What to do —
For the records below, print the lines from the line with "6: (345, 377)" through the line with "28: (308, 356)" exactly as written; include both end lines and exclude the rest.

[Start of Attachment]

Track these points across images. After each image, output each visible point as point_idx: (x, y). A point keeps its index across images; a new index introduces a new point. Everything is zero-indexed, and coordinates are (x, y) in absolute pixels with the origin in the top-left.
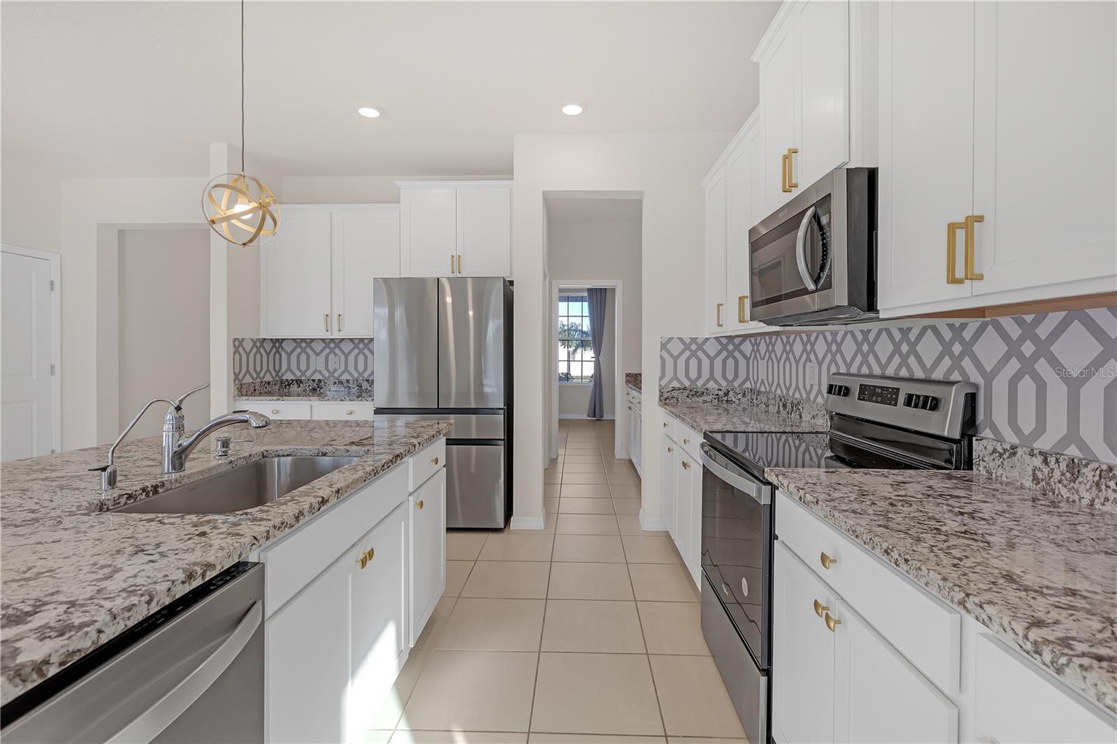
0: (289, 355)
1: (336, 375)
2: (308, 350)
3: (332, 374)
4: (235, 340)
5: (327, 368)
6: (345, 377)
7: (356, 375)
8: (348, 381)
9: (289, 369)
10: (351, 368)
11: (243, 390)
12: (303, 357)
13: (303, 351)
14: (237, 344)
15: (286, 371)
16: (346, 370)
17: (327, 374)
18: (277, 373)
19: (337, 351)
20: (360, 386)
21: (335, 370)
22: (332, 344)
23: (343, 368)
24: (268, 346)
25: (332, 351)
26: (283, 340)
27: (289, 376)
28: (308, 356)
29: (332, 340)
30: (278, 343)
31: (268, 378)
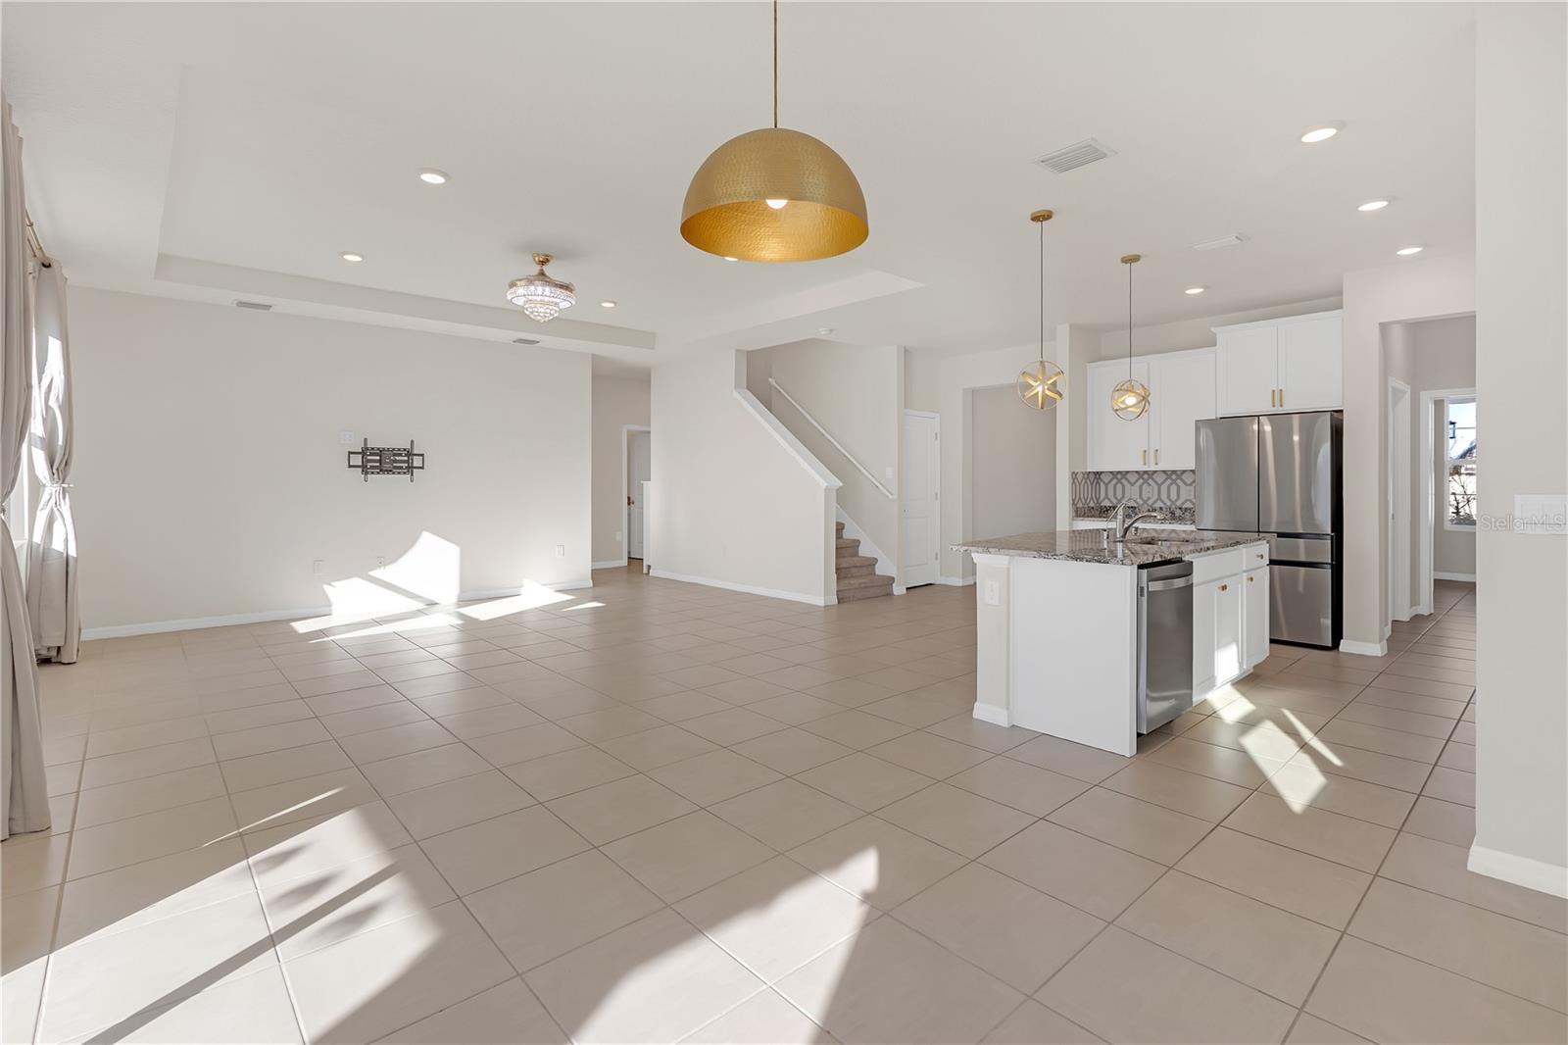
0: (1107, 485)
1: (1150, 502)
2: (1124, 481)
3: (1145, 502)
4: (1073, 473)
5: (1140, 497)
6: (1159, 504)
7: (1169, 503)
8: (1161, 508)
9: (1106, 497)
10: (1164, 496)
11: (1080, 513)
12: (1119, 486)
13: (1119, 481)
14: (1074, 475)
15: (1104, 499)
16: (1159, 498)
17: (1141, 502)
18: (1097, 500)
19: (1150, 481)
20: (1173, 513)
21: (1149, 499)
22: (1146, 476)
23: (1156, 497)
24: (1092, 477)
25: (1146, 481)
26: (1101, 472)
27: (1106, 503)
28: (1123, 486)
29: (1146, 472)
30: (1098, 474)
31: (1092, 505)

[End of Attachment]

Solution —
6: (345, 377)
7: (356, 375)
8: (348, 381)
9: (289, 369)
10: (351, 368)
11: (243, 390)
12: (303, 357)
13: (303, 351)
14: (237, 344)
15: (286, 371)
16: (346, 370)
17: (327, 374)
18: (277, 373)
19: (337, 351)
20: (360, 386)
21: (335, 370)
22: (332, 344)
23: (343, 368)
24: (268, 346)
25: (332, 351)
26: (283, 340)
27: (289, 376)
28: (308, 356)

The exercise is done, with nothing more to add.